WHAT YOU ARE ASKED TO DO:
Below are the records; copy each line in which "ring" occurs.

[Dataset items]
--
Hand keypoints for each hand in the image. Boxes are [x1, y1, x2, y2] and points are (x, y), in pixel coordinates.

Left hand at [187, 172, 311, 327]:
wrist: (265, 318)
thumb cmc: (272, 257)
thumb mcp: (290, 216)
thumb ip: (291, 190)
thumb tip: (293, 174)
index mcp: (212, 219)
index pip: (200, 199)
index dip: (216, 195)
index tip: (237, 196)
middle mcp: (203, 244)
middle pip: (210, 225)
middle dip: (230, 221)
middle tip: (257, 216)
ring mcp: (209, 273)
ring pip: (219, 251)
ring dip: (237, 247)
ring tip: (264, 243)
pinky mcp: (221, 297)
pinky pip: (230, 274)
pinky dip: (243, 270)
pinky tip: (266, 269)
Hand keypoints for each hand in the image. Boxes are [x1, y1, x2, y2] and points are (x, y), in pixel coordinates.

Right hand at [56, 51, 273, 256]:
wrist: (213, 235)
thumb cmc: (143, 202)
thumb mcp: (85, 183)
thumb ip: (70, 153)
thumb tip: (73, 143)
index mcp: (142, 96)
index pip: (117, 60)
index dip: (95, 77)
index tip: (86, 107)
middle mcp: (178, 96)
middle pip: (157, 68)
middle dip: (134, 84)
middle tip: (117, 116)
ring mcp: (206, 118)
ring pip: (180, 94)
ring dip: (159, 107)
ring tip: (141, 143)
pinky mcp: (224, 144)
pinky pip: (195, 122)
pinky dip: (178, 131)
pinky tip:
--
OUTPUT:
ring mcp: (209, 273)
ring pip: (219, 251)
ring dip: (237, 247)
ring tip: (264, 243)
ring mcp: (206, 118)
ring pip: (180, 94)
ring dip: (159, 107)
ring tip: (141, 143)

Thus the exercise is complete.